# What happens when we give pax a low rating?



## El Janitor (Feb 22, 2016)

I just got done driving for the night I think. I About 3 runs prior to me calling it a night I pick up a bunch of College students 4 of them. They get in my car and I had the right rider, and when they see where we are going they say," we'll tell you how to get there, the GPS looks all messed up."

Anyhow they were a bit wasted, and suddenly as I'm driving them around looking at the long loop out of the way were making I hear someone VAPING IN MY BACK SEAT!!!!! "So thats why you rolled down the window," I'm thinking to myself along with ," Next puff and I pull over and end the ride." Anyhow the guy in the front seat saw that I was getting a bit agitated and his mood changed and he started to look uncomfortable when his buddy started vaping in my back seat. Anyhow, I don't drive the party bus, I see one parked with some limos about 3 miles away but I'm driving for a rideshare not a limo company (I'd be making more if I drove that thing).

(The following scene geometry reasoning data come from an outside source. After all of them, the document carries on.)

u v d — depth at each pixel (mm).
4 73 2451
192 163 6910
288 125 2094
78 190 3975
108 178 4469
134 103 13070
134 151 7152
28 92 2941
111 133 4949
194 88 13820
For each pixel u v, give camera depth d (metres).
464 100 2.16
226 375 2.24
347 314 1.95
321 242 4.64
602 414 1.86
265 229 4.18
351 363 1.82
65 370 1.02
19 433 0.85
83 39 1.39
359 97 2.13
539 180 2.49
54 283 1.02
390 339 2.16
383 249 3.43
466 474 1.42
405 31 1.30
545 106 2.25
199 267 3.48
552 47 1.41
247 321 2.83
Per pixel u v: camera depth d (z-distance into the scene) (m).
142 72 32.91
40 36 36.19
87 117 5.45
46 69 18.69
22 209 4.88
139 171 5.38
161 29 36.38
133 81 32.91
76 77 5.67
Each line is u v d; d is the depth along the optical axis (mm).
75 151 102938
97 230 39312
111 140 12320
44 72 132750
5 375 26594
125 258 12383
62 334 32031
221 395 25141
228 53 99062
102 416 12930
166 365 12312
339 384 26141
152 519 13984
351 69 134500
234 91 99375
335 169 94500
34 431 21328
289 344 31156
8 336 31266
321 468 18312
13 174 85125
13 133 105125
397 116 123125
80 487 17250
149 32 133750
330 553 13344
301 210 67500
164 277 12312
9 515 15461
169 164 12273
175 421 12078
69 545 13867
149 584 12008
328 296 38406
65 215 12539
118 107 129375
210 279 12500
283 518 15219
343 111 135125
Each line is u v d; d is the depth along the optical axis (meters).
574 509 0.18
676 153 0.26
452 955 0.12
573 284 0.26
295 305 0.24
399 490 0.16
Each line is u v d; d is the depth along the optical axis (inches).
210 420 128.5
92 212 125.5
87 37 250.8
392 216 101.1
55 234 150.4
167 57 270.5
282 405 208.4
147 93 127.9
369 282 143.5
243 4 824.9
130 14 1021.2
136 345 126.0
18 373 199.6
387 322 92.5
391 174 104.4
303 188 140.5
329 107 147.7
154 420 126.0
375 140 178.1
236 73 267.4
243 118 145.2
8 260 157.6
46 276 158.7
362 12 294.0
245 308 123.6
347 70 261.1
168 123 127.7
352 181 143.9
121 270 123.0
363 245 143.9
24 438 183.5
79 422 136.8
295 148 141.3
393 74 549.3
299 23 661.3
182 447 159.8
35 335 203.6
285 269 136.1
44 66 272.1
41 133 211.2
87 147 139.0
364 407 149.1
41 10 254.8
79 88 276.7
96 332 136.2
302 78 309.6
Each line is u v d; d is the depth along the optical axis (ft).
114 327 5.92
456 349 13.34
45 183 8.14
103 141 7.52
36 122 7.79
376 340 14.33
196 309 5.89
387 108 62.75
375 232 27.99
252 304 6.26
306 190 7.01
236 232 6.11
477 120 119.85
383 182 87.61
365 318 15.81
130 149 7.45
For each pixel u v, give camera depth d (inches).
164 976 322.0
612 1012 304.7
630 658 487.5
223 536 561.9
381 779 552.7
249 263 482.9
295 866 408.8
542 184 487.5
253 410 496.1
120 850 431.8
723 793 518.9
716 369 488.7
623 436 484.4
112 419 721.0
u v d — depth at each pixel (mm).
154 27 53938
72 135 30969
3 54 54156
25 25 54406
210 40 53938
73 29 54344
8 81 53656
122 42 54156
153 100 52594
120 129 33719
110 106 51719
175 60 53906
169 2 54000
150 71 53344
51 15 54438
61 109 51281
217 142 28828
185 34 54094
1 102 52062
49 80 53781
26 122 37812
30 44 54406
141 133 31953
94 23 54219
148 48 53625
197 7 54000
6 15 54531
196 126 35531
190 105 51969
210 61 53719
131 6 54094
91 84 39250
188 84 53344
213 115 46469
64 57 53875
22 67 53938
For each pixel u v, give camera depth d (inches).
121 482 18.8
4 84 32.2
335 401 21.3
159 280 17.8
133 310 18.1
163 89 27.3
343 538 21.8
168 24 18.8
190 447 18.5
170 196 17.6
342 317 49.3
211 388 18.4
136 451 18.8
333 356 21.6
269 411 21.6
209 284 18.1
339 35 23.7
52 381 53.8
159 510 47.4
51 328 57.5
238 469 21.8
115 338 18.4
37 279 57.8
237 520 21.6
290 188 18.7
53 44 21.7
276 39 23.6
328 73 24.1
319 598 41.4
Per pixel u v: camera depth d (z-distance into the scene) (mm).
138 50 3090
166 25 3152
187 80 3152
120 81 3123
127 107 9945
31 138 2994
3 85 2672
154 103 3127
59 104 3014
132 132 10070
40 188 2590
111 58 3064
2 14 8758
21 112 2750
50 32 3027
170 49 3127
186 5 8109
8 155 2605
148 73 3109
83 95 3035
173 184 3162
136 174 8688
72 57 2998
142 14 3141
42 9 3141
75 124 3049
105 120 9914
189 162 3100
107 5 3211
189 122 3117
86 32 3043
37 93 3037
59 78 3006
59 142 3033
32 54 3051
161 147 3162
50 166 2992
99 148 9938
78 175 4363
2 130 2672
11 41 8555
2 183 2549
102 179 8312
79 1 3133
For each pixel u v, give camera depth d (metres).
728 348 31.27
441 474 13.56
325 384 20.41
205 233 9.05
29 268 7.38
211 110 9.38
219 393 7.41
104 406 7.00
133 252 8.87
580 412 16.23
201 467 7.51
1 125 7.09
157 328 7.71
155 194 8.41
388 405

So when I dropped them off at their destination they also leave my back door open and walk away. I rated them 3 stars, and I feel I was being nice. I seriously felt they deserved 1 max. So what happens when we rate PAX low for things like this?


----------



## ato72543 (Sep 28, 2015)

Nothing happens! It needs to be a two-way street with ratings for drivers and pax. We get deactivated if we stay at 4.6 for long, but never heard of pax being deactivated for low rating, but maybe I am wrong. Only time a pax gets kicked off the system is like the taco bell guy or the smokin hot little doctor down in florida or whatever it was. If none of that happens all it does is show other drivers well thats low and I am not gonna take it. I would have rated them 1 star def, but it is what it is.


----------



## tohunt4me (Nov 23, 2015)

Uber lowers rates.

That's what happens.


----------



## nickd8775 (Jul 12, 2015)

It does help because you don't have to pick up low rated pax.


----------



## tohunt4me (Nov 23, 2015)

Refuse 10 of them in a row.

Come tell me what you don't have to do after your time out ,or deactivation for low acceptance rate.

Can't see the carrot on the stick.

It was smashed by Uber beating the dead horse with it.


----------